- Your objective -
Return each line of the items below that contains the word "emocije", matching upper and lower case exactly.

[Source data]
++++

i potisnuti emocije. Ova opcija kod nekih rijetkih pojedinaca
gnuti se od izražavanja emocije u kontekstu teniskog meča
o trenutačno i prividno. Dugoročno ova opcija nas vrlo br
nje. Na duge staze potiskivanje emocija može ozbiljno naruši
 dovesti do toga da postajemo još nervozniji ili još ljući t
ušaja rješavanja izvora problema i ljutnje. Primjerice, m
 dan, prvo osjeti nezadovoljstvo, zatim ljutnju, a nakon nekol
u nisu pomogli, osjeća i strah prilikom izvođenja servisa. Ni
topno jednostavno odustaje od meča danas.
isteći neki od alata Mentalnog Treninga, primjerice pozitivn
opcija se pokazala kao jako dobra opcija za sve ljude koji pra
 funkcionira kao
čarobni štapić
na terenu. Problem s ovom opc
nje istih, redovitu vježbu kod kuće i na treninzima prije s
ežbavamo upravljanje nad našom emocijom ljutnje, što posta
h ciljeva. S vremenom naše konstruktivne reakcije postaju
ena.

++++

- Solution to the exercise -
i potisnuti emocije. Ova opcija kod nekih rijetkih pojedinaca
gnuti se od izražavanja emocije u kontekstu teniskog meča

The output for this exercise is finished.